- Directed by: O. Aasaithambi
- Written by: O. Aasaithambi
- Produced by: Thiraviya Pandian
- Starring: Dhaya Thamarai
- Cinematography: Premshankar
- Edited by: G. Sasikumar
- Music by: Jeevaraja
- Production company: Aachi Kizhavi Thirai Koodam
- Distributed by: PMR International
- Release date: 15 October 2010;
- Running time: 135 minutes
- Country: India
- Language: Tamil

= Ochayee =

Ochayee is a 2010 Tamil language drama film directed by O. Aasaithambi. The film stars newcomers Dhaya and Thamarai, with Rajesh, Santhana Bharathi, Ganja Karuppu, Shakeela, O. Murugan and Thiravi Pandian playing supporting roles. The film, produced by Thiraviya Pandian, had musical score by Jeevaraja and was released on 15 October 2010.

==Plot==

The film begins with the ruffian Mokkasamy (Dhaya) killing the village big-wig Nagarasu in Madurai.
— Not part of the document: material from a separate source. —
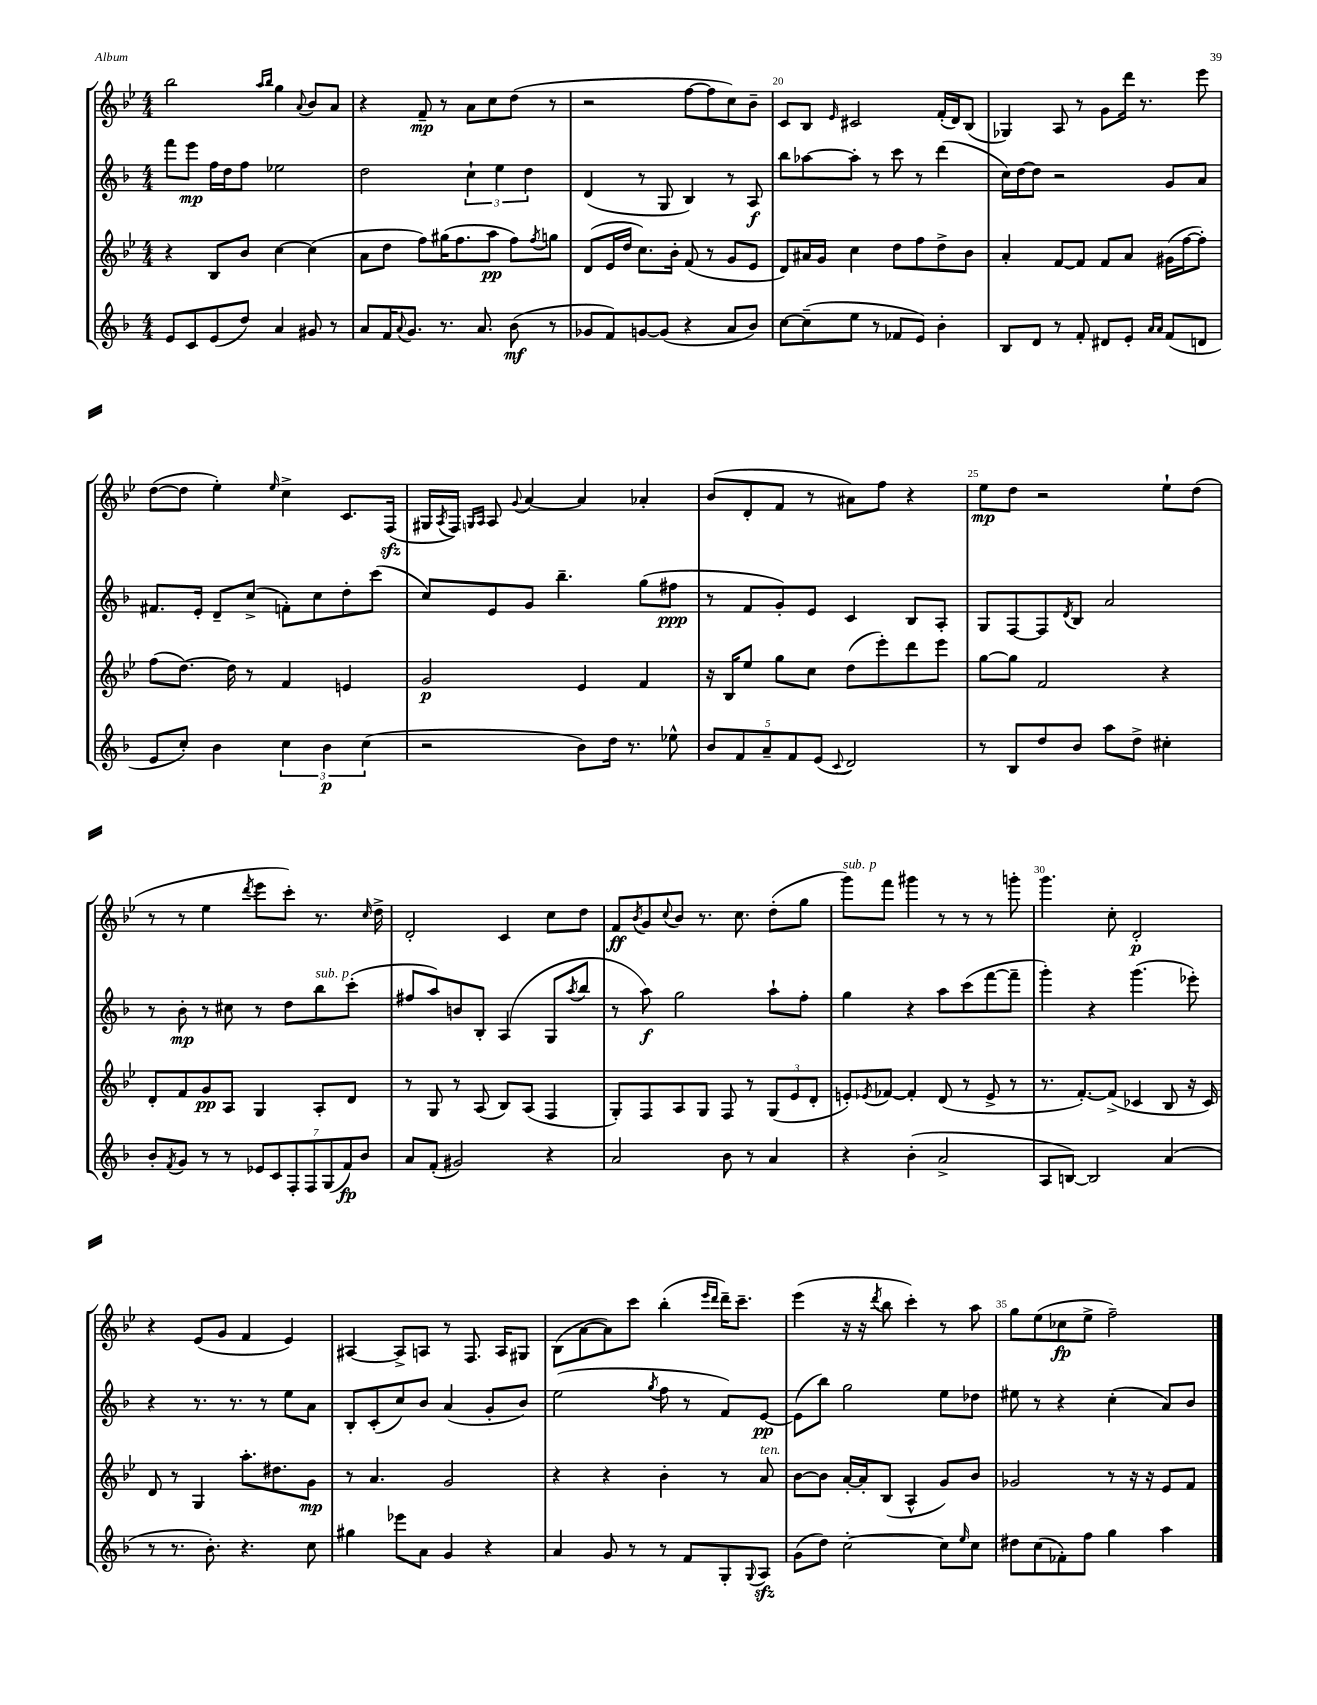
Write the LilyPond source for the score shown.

In the past, Periyamaayan (Rajesh) was the father of the young Mokkasamy who had lost his mother at a very young age. To care of Mokkasamy, Periyamaayan decided to re-marry to a much younger woman but she then ill-treated Mokkasamy and disallowed intimacy with Periyamaayan. When Periyamaayan came to know about his second wife's extramarital affair with a stranger, Periyamaayan killed them both and was jailed, leaving his son alone. Therefore, Mokkasamy was struggling with no money and he did odd jobs. Karutha Pandi (Thiravi Pandian), a local rowdy with a golden heart, took Mokkasamy under his wing and considered Mokkasamy like his own son.

Many years later, after coming out of jail, Periyamaayan returns to his village and he is astonished to see his son Mokkasamy being arrested by the police. A constable told about his wife's illicit affair with Nagarasu to Mokkasamy thus an infuriated Mokkasamy killed Nagarasu. Karutha Pandi then bails Mokkasamy out of jail. Aandi Thevar (Santhana Bharathi), the village big-wig and Nagarasu's ally, urges to take revenge on Mokkasamy.

One day, the mother of Ochayee (Thamarai) dies and Periyamaayan brings Ochayee at his home. Mokkasamy, who became a misogynist after his stepmother's affair, spends his time humiliating and insulting his childhood sweetheart Ochayee. Thereafter, he falls in love with Ochayee. Karutha Pandi advises Mokkasamy to become a responsible man and to find a decent job. In the meantime, Aandi Thevar is killed by his mentally ill son and the villagers blame Mokkasamy for killing him, hence the police encounter Karutha Pandi and his henchmen. Mokkasamy, who is hiding from the police, marries Ochayee in a hurry with the blessings of Periyamaayan and the two plan to escape from the village. The couple in an autorickshaw is then hit by a lorry and they are killed in the accident.

==Cast==

- Dhaya as Mokkasamy
- Thamarai as Ochayee
- Rajesh as Periyamaayan
- Santhana Bharathi as Aandi Thevar
- Ganja Karuppu as Azhagar
- Shakeela as Pottu Kanni
- O. Murugan as Ezharai
- Thiravi Pandian as Karutha Pandi
- Usman as Mottai
- Usilai Bharathi as Oomaiyan
- Rathnasamy as Police Inspector
- Ochchu
- Surulipatti as Yeththu
- Haranram as Nagarasu
- Sundar as Kudaloor Peyathevar
- Vetri as Onapatti Rasu
- Chandhini as Poocharam
- Sindhu as Velammal

==Soundtrack==

The film score and the soundtrack were composed by Jeevaraja. The soundtrack features 6 tracks with lyrics written by Snehan and O. Aasaithambi. The audio was released in 2010 in three different places: in Australia, at the Arulmigu Osandamman Temple in Pappapatti and at the AVM studio in Chennai.

| Track | Song | Singer(s) | Duration |
|---|---|---|---|
| 1 | "Pathooru Petti" | Velmurugan | 4:44 |
| 2 | "Kammangaatukule" | Harish Raghavendra, Bhavatharini | 4:09 |
| 3 | "Nochikattu" | Sriram Parthasarathy, Surmukhi Raman | 4:50 |
| 4 | "Sonthamellaam" | Surmukhi Raman | 2:36 |
| 5 | "Sonthamellaam" | Haricharan | 5:15 |
| 6 | "Marikkolunthu" | Manikka Vinayagam, Chinnaponnu | 4:06 |

==Reception==

Sify said, "The director Asai Thambi has nothing new to say other than rehashing so many earlier 'Made in Madurai' films with more melodrama and violence".